CEE students build replica of Guastavino vaulted ceiling at Boston Public Library
January 23, 2013
by Kathryn O’Neill
Civil & Environmental Engineering Correspondent
Museum-goers around the country will gain new insight into the work of visionary designer Rafael Guastavino thanks in part to the work of three undergraduates from the Department of Civil and Environmental Engineering — senior Nicky Soane, sophomore Simon Okaine and junior Carmen Castaños — who worked on the exhibit as a UROP project.
Known for the extraordinarily beautiful vaulted ceilings he created in such landmark buildings as the Boston Public Library, Ellis Island’s Registry Hall and Grand Central Terminal in New York, N.Y., Guastavino is the focus of “Palaces for the People: Guastavino and America’s Great Public Spaces,” an exhibit by Professor John Ochsendorf that is on view now through Feb. 24 at the Boston Public Library in Copley Square. The exhibit will then travel to the National Building Museum in Washington, D.C., (March 16-Sept. 2) and to the Museum of the City of New York in early 2014.
“Many architects and engineers today marvel at the construction of Guastavino vaults, but few really understand how they were put together,” said Ochsendorf, professor of civil and environmental engineering and architecture.

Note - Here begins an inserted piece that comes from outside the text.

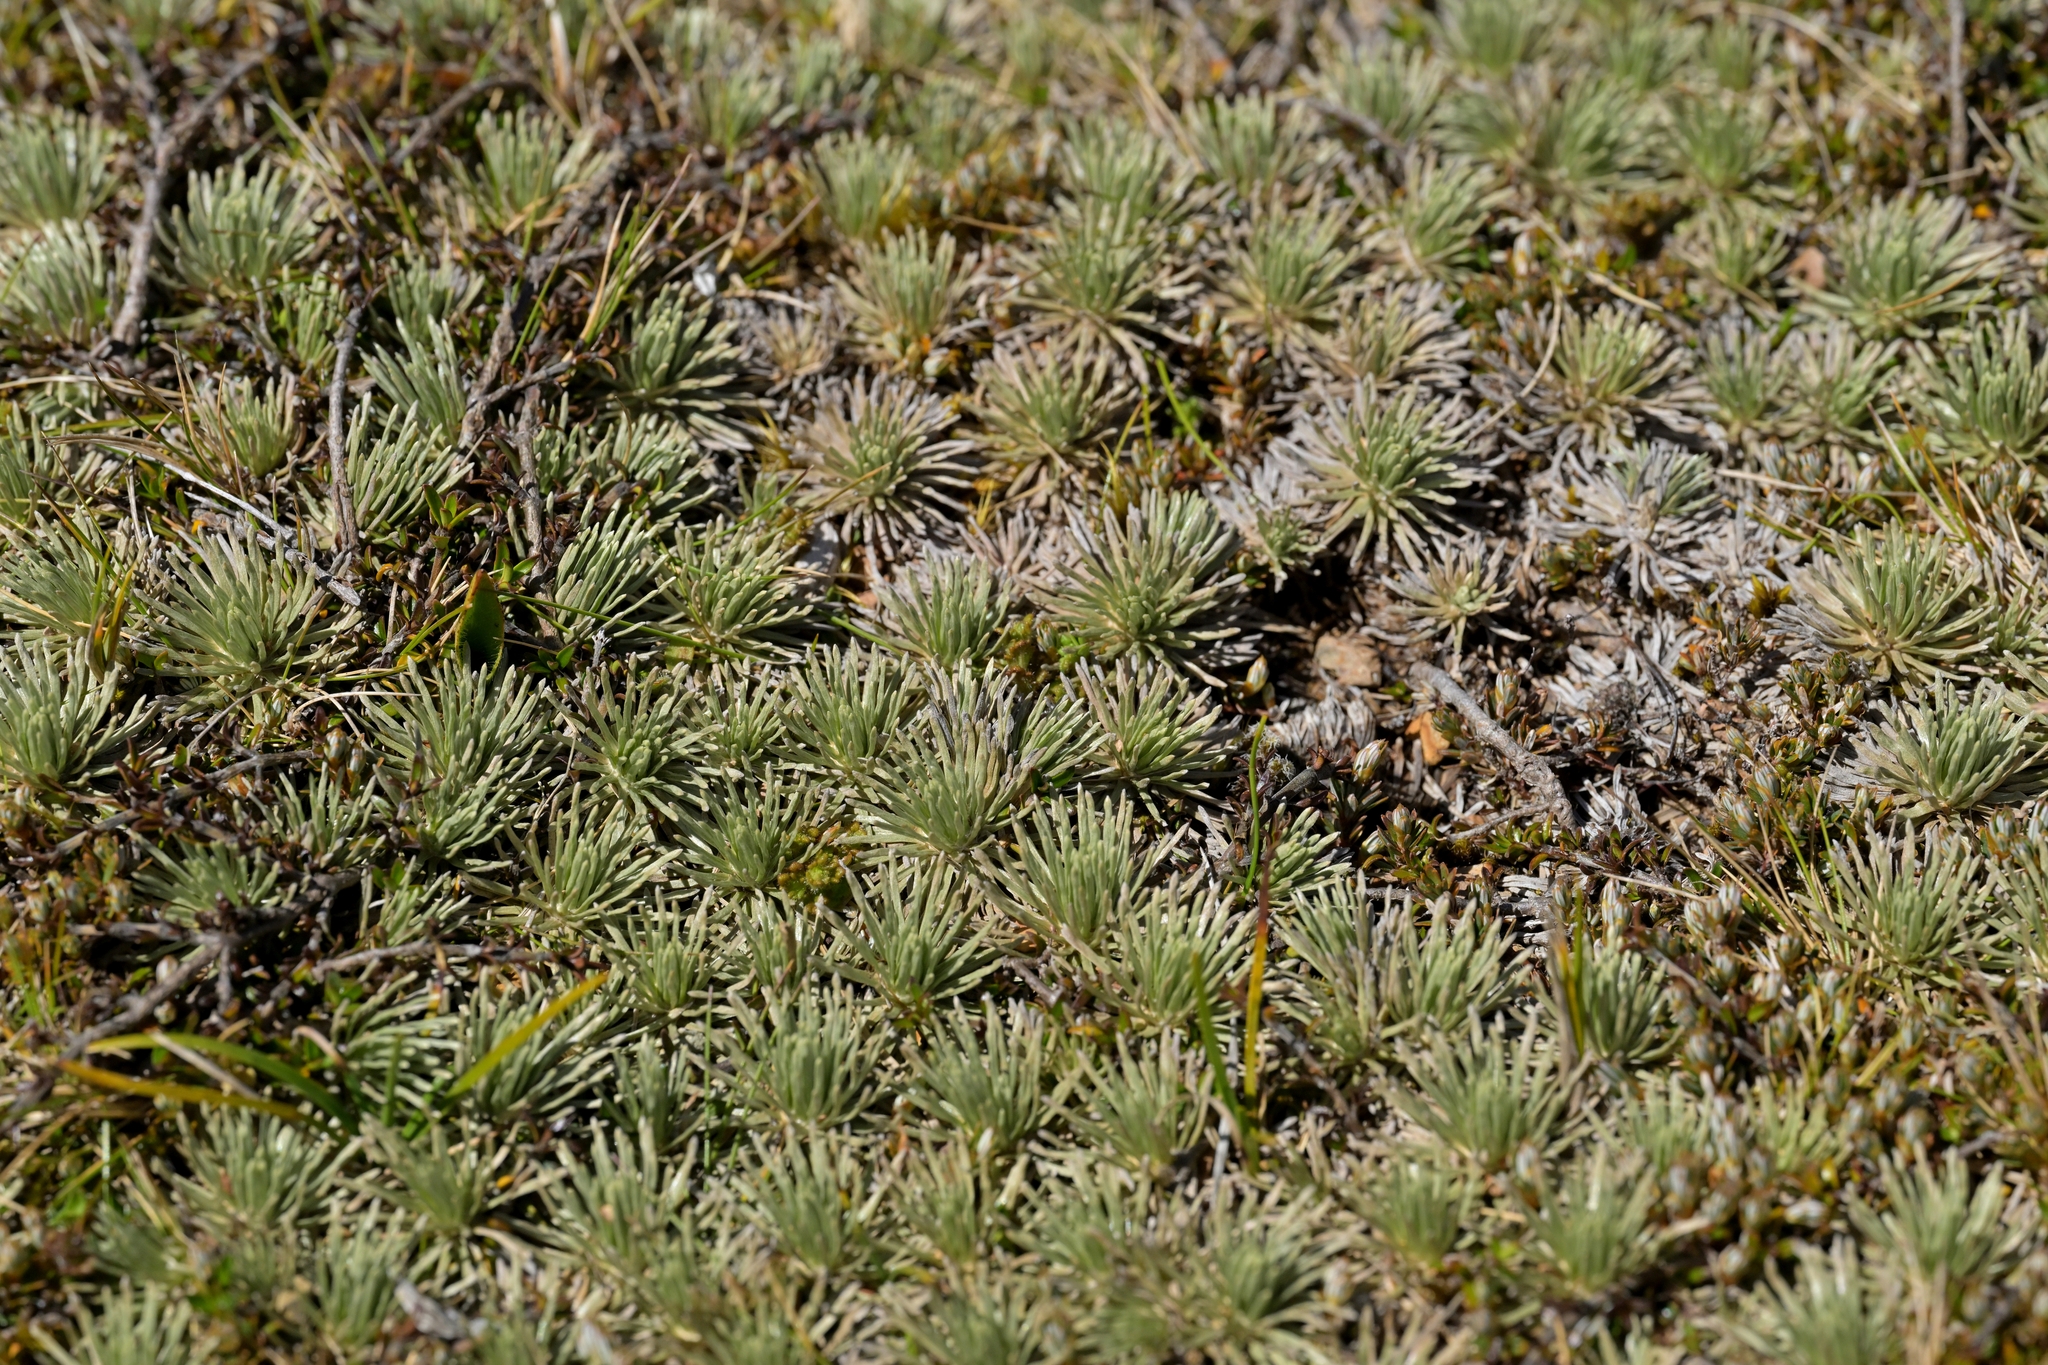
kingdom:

Ochsendorf both conceived and curated the exhibit, which includes historical artifacts, manuscripts and photographs of buildings constructed by the Guastavino Company.
“The Guastavino Project interested me because it involved both history and engineering,” Okaine said. “I was really intrigued by the fact that such sophistication could be achieved without the computational capabilities we have now.”
Guastavino vaulting became popular in the United States at the turn of the century because the thin tile vaulting is lighter and less expensive than traditional stone vaulting but has an extremely high load capacity due to its form. The tiles are also fireproof and can be arranged decoratively and left exposed.
As Ochsendorf notes in his book Guastavino Vaulting: The Art of Structural Tile (Princeton Architectural Press, 2010), “Because of their lighter weight, tile vaults have lower horizontal thrusts than conventional stone masonry, but they do exert thrust on their supports. …Tile vaults survive because the form is correct, and not because of the tension capacity of the materials.”
Building the replica
The library exhibit features a half-scale model of a Guastavino vault designed by Soane, Okaine, and Suk Lee (a graduate student in architecture) and built by Soane, Okaine, Castaños and masons from the International Masonry Institute, as well as local masons. A video of its construction can be viewed online at www.palacesforthepeople.com.
“We were teaching them Guastavino, and they were teaching us masonry,” Soane said, noting that he, Okaine, and Castaños plan to help build a replica for the exhibit’s appearance in Washington as well. “I feel strongly that in order to be a successful structural engineer, you have to build. It is a remarkable feeling to take a pile of materials and build something you can stand on the next day.”
The students’ model replicates one of the vaults visitors can see in the Boston Public Library’s McKim Building, which was constructed in 1895. The building features Boston’s best examples of Guastavino vaulting, including the ceiling of the main entry hall as well as the vaulted arcade that surrounds the building’s courtyard. MIT’s Maseeh Hall, which was built in 1901 and restored in 2011 through the generosity of CEE alumnus Fariborz Maseeh Sc.D. ’90, also features a vaulted Guastavino ceiling in the lobby.
“We wanted to demonstrate the Guastavino technology by re-creating a vault,” said Ochsendorf, who supervised the project team. “We viewed this as a great opportunity to bring together professional masons and craftsmen with architects and engineers and to try to better understand how these vaults were built and to create new vaults for the future.”
Lee did all the renderings for the replica, while Soane and Okaine calculated the forces inside the vault and designed the steel support structure. Castaños also worked on some computational aspects of the vaulting during her internship at ETH Zurich last summer. The team began construction with steel ties and a wooden framework, then laid down layers of thin ceramic tiles in a vault shape, gluing them together with quick-drying plaster of Paris.
“The real magic begins when we start using plaster of Paris,” Soane said. “The plaster of Paris dries fast enough that you can butter up the sides of the tile, hold it there for 20-30 seconds, and it’ll stay.”
To test their methods, the team spent two weeks building a test vault in the courtyard of the MIT Museum last summer.
“You’d think something made of ceramic tiles would crumble when you hit it with a sledgehammer, but it’s so strong,” Soane said. “There’s no reason a building can’t be both beautiful and efficient.”
Comparing Guastavino’s work to that of modern architectural giant Frank Gehry, who designed MIT’s Stata Center, Soane noted, “In the Stata Center, only a small fraction of the materials are useful, or used well. The shortest distance between two points is a line, and they used a squiggle. The Guastavino vaults are better looking and are built to last.”